• _YOUR OBJECTIVE_: Please render the records below as a JSON list of strings, with one string for each line and blank lines left out.

• _DATA LISTING_:
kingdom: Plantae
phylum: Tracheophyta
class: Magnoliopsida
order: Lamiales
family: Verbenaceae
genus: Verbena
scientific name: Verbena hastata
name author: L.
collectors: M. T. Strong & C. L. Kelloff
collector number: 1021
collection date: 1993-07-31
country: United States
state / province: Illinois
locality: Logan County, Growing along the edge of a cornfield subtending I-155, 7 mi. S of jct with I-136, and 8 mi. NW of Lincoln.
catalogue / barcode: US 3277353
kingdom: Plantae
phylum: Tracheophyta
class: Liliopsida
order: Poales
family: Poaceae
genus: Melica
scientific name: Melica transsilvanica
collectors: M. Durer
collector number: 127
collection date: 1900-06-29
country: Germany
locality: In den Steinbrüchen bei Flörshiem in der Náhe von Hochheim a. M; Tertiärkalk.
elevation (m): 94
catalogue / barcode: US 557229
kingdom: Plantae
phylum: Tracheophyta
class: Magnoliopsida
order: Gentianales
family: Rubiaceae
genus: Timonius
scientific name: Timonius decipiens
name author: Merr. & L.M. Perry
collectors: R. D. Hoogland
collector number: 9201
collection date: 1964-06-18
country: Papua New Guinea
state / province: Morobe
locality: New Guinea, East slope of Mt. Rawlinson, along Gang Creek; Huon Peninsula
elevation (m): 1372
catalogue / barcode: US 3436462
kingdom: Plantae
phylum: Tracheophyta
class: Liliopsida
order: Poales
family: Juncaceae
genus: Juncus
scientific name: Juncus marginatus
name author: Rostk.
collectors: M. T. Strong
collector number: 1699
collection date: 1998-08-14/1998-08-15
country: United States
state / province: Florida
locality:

• _CORRECT RESULT_:
[
  "kingdom: Plantae",
  "phylum: Tracheophyta",
  "class: Magnoliopsida",
  "order: Lamiales",
  "family: Verbenaceae",
  "genus: Verbena",
  "scientific name: Verbena hastata",
  "name author: L.",
  "collectors: M. T. Strong & C. L. Kelloff",
  "collector number: 1021",
  "collection date: 1993-07-31",
  "country: United States",
  "state / province: Illinois",
  "locality: Logan County, Growing along the edge of a cornfield subtending I-155, 7 mi. S of jct with I-136, and 8 mi. NW of Lincoln.",
  "catalogue / barcode: US 3277353",
  "kingdom: Plantae",
  "phylum: Tracheophyta",
  "class: Liliopsida",
  "order: Poales",
  "family: Poaceae",
  "genus: Melica",
  "scientific name: Melica transsilvanica",
  "collectors: M. Durer",
  "collector number: 127",
  "collection date: 1900-06-29",
  "country: Germany",
  "locality: In den Steinbrüchen bei Flörshiem in der Náhe von Hochheim a. M; Tertiärkalk.",
  "elevation (m): 94",
  "catalogue / barcode: US 557229",
  "kingdom: Plantae",
  "phylum: Tracheophyta",
  "class: Magnoliopsida",
  "order: Gentianales",
  "family: Rubiaceae",
  "genus: Timonius",
  "scientific name: Timonius decipiens",
  "name author: Merr. & L.M. Perry",
  "collectors: R. D. Hoogland",
  "collector number: 9201",
  "collection date: 1964-06-18",
  "country: Papua New Guinea",
  "state / province: Morobe",
  "locality: New Guinea, East slope of Mt. Rawlinson, along Gang Creek; Huon Peninsula",
  "elevation (m): 1372",
  "catalogue / barcode: US 3436462",
  "kingdom: Plantae",
  "phylum: Tracheophyta",
  "class: Liliopsida",
  "order: Poales",
  "family: Juncaceae",
  "genus: Juncus",
  "scientific name: Juncus marginatus",
  "name author: Rostk.",
  "collectors: M. T. Strong",
  "collector number: 1699",
  "collection date: 1998-08-14/1998-08-15",
  "country: United States",
  "state / province: Florida",
  "locality:"
]